▸ **TASK OBJECTIVE**
Your task is to give the data again, exactly, with every line intact.

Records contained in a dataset
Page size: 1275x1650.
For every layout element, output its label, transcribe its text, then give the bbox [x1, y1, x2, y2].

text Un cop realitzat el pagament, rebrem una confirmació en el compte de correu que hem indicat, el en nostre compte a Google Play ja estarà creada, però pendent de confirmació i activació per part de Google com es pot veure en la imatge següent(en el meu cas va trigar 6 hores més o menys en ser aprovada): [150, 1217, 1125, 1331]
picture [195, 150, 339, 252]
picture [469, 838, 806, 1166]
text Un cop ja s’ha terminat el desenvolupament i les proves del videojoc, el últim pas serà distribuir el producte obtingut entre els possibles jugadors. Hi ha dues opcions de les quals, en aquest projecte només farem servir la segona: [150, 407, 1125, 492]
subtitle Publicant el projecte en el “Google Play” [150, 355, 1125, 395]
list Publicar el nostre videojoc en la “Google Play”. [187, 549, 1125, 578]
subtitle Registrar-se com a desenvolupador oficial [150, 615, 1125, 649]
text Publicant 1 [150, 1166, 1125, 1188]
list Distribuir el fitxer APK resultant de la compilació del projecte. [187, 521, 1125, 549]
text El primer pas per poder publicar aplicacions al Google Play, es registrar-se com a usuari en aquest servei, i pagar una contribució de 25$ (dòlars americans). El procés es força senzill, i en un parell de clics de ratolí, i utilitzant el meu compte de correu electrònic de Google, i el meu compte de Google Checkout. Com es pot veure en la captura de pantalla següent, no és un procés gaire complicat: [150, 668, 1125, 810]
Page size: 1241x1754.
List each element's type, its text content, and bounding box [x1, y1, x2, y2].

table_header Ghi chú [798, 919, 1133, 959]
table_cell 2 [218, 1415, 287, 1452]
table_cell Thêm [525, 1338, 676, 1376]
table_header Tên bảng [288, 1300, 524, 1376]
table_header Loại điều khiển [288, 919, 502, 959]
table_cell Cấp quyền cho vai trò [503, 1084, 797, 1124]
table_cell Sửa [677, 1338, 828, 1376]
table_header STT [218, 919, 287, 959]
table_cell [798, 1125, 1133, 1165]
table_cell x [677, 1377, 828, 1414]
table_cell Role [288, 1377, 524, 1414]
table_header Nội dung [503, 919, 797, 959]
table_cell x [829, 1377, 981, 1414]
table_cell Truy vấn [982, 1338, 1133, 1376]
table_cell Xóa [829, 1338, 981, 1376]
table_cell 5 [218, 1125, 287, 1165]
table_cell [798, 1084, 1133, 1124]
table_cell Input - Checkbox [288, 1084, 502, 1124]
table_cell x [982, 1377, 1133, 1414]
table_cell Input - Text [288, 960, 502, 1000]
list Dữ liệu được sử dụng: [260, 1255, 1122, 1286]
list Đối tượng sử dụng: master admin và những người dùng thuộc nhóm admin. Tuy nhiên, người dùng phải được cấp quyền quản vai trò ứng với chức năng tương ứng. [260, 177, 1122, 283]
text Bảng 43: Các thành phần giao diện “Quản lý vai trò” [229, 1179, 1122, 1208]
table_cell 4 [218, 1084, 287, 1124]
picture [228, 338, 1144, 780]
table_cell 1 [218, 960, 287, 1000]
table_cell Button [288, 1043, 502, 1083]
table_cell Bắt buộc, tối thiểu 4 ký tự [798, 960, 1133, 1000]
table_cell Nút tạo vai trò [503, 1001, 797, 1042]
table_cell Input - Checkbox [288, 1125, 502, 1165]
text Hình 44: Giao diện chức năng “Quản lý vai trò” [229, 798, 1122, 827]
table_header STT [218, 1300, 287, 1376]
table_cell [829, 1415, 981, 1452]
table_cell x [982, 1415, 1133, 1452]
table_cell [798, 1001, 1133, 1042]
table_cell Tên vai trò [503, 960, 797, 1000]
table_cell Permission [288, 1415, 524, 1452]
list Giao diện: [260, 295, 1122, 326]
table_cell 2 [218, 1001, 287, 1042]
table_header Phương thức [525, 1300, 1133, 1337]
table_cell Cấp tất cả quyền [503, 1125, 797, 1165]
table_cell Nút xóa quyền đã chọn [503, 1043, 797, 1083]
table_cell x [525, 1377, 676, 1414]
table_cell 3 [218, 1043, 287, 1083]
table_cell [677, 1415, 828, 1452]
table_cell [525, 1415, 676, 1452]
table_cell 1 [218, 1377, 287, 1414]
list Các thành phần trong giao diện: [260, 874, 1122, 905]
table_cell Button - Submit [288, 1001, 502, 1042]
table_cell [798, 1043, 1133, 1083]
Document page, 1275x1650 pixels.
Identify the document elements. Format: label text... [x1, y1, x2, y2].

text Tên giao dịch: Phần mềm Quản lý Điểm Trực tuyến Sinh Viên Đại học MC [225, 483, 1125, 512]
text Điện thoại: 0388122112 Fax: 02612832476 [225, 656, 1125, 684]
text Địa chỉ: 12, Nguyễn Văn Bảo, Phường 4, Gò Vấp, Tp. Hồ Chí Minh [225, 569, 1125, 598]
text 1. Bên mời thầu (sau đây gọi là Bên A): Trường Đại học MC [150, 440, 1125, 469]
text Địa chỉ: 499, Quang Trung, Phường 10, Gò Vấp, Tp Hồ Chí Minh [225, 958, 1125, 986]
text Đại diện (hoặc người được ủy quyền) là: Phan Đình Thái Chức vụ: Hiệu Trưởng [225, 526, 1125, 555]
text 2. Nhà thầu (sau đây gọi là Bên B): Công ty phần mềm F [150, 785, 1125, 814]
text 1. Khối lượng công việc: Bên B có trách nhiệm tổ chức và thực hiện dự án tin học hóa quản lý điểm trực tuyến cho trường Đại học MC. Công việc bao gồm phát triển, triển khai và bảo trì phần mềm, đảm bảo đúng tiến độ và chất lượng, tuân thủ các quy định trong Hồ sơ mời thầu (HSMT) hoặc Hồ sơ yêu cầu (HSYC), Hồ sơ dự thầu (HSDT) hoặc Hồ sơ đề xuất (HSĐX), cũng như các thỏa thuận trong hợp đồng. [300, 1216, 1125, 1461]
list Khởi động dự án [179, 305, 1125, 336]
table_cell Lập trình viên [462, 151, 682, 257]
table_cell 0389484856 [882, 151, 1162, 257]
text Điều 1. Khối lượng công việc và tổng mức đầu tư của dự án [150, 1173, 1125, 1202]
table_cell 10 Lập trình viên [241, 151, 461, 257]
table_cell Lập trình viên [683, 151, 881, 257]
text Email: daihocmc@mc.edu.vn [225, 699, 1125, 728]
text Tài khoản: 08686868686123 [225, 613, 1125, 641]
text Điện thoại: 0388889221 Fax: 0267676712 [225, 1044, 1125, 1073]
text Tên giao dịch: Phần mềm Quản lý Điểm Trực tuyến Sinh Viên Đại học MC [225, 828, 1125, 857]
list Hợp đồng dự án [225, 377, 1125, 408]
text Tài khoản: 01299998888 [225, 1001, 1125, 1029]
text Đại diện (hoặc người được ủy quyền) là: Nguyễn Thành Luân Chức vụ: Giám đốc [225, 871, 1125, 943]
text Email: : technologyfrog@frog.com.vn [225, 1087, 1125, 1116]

▸ **EXERCISE RESPONSE**
Page size: 1275x1650.
For every layout element, output its label, transcribe its text, then give the bbox [x1, y1, x2, y2].

text Un cop realitzat el pagament, rebrem una confirmació en el compte de correu que hem indicat, el en nostre compte a Google Play ja estarà creada, però pendent de confirmació i activació per part de Google com es pot veure en la imatge següent(en el meu cas va trigar 6 hores més o menys en ser aprovada): [150, 1217, 1125, 1331]
picture [195, 150, 339, 252]
picture [469, 838, 806, 1166]
text Un cop ja s’ha terminat el desenvolupament i les proves del videojoc, el últim pas serà distribuir el producte obtingut entre els possibles jugadors. Hi ha dues opcions de les quals, en aquest projecte només farem servir la segona: [150, 407, 1125, 492]
subtitle Publicant el projecte en el “Google Play” [150, 355, 1125, 395]
list Publicar el nostre videojoc en la “Google Play”. [187, 549, 1125, 578]
subtitle Registrar-se com a desenvolupador oficial [150, 615, 1125, 649]
text Publicant 1 [150, 1166, 1125, 1188]
list Distribuir el fitxer APK resultant de la compilació del projecte. [187, 521, 1125, 549]
text El primer pas per poder publicar aplicacions al Google Play, es registrar-se com a usuari en aquest servei, i pagar una contribució de 25$ (dòlars americans). El procés es força senzill, i en un parell de clics de ratolí, i utilitzant el meu compte de correu electrònic de Google, i el meu compte de Google Checkout. Com es pot veure en la captura de pantalla següent, no és un procés gaire complicat: [150, 668, 1125, 810]
Page size: 1241x1754.
List each element's type, its text content, and bounding box [x1, y1, x2, y2].

table_header Ghi chú [798, 919, 1133, 959]
table_cell 2 [218, 1415, 287, 1452]
table_cell Thêm [525, 1338, 676, 1376]
table_header Tên bảng [288, 1300, 524, 1376]
table_header Loại điều khiển [288, 919, 502, 959]
table_cell Cấp quyền cho vai trò [503, 1084, 797, 1124]
table_cell Sửa [677, 1338, 828, 1376]
table_header STT [218, 919, 287, 959]
table_cell [798, 1125, 1133, 1165]
table_cell x [677, 1377, 828, 1414]
table_cell Role [288, 1377, 524, 1414]
table_header Nội dung [503, 919, 797, 959]
table_cell x [829, 1377, 981, 1414]
table_cell Truy vấn [982, 1338, 1133, 1376]
table_cell Xóa [829, 1338, 981, 1376]
table_cell 5 [218, 1125, 287, 1165]
table_cell [798, 1084, 1133, 1124]
table_cell Input - Checkbox [288, 1084, 502, 1124]
table_cell x [982, 1377, 1133, 1414]
table_cell Input - Text [288, 960, 502, 1000]
list Dữ liệu được sử dụng: [260, 1255, 1122, 1286]
list Đối tượng sử dụng: master admin và những người dùng thuộc nhóm admin. Tuy nhiên, người dùng phải được cấp quyền quản vai trò ứng với chức năng tương ứng. [260, 177, 1122, 283]
text Bảng 43: Các thành phần giao diện “Quản lý vai trò” [229, 1179, 1122, 1208]
table_cell 4 [218, 1084, 287, 1124]
picture [228, 338, 1144, 780]
table_cell 1 [218, 960, 287, 1000]
table_cell Button [288, 1043, 502, 1083]
table_cell Bắt buộc, tối thiểu 4 ký tự [798, 960, 1133, 1000]
table_cell Nút tạo vai trò [503, 1001, 797, 1042]
table_cell Input - Checkbox [288, 1125, 502, 1165]
text Hình 44: Giao diện chức năng “Quản lý vai trò” [229, 798, 1122, 827]
table_header STT [218, 1300, 287, 1376]
table_cell [829, 1415, 981, 1452]
table_cell x [982, 1415, 1133, 1452]
table_cell [798, 1001, 1133, 1042]
table_cell Tên vai trò [503, 960, 797, 1000]
table_cell Permission [288, 1415, 524, 1452]
list Giao diện: [260, 295, 1122, 326]
table_cell 2 [218, 1001, 287, 1042]
table_header Phương thức [525, 1300, 1133, 1337]
table_cell Cấp tất cả quyền [503, 1125, 797, 1165]
table_cell Nút xóa quyền đã chọn [503, 1043, 797, 1083]
table_cell x [525, 1377, 676, 1414]
table_cell 3 [218, 1043, 287, 1083]
table_cell [677, 1415, 828, 1452]
table_cell [525, 1415, 676, 1452]
table_cell 1 [218, 1377, 287, 1414]
list Các thành phần trong giao diện: [260, 874, 1122, 905]
table_cell Button - Submit [288, 1001, 502, 1042]
table_cell [798, 1043, 1133, 1083]
Document page, 1275x1650 pixels.
Identify the document elements. Format: label text... [x1, y1, x2, y2].

text Tên giao dịch: Phần mềm Quản lý Điểm Trực tuyến Sinh Viên Đại học MC [225, 483, 1125, 512]
text Điện thoại: 0388122112 Fax: 02612832476 [225, 656, 1125, 684]
text Địa chỉ: 12, Nguyễn Văn Bảo, Phường 4, Gò Vấp, Tp. Hồ Chí Minh [225, 569, 1125, 598]
text 1. Bên mời thầu (sau đây gọi là Bên A): Trường Đại học MC [150, 440, 1125, 469]
text Địa chỉ: 499, Quang Trung, Phường 10, Gò Vấp, Tp Hồ Chí Minh [225, 958, 1125, 986]
text Đại diện (hoặc người được ủy quyền) là: Phan Đình Thái Chức vụ: Hiệu Trưởng [225, 526, 1125, 555]
text 2. Nhà thầu (sau đây gọi là Bên B): Công ty phần mềm F [150, 785, 1125, 814]
text 1. Khối lượng công việc: Bên B có trách nhiệm tổ chức và thực hiện dự án tin học hóa quản lý điểm trực tuyến cho trường Đại học MC. Công việc bao gồm phát triển, triển khai và bảo trì phần mềm, đảm bảo đúng tiến độ và chất lượng, tuân thủ các quy định trong Hồ sơ mời thầu (HSMT) hoặc Hồ sơ yêu cầu (HSYC), Hồ sơ dự thầu (HSDT) hoặc Hồ sơ đề xuất (HSĐX), cũng như các thỏa thuận trong hợp đồng. [300, 1216, 1125, 1461]
list Khởi động dự án [179, 305, 1125, 336]
table_cell Lập trình viên [462, 151, 682, 257]
table_cell 0389484856 [882, 151, 1162, 257]
text Điều 1. Khối lượng công việc và tổng mức đầu tư của dự án [150, 1173, 1125, 1202]
table_cell 10 Lập trình viên [241, 151, 461, 257]
table_cell Lập trình viên [683, 151, 881, 257]
text Email: daihocmc@mc.edu.vn [225, 699, 1125, 728]
text Tài khoản: 08686868686123 [225, 613, 1125, 641]
text Điện thoại: 0388889221 Fax: 0267676712 [225, 1044, 1125, 1073]
text Tên giao dịch: Phần mềm Quản lý Điểm Trực tuyến Sinh Viên Đại học MC [225, 828, 1125, 857]
list Hợp đồng dự án [225, 377, 1125, 408]
text Tài khoản: 01299998888 [225, 1001, 1125, 1029]
text Đại diện (hoặc người được ủy quyền) là: Nguyễn Thành Luân Chức vụ: Giám đốc [225, 871, 1125, 943]
text Email: : technologyfrog@frog.com.vn [225, 1087, 1125, 1116]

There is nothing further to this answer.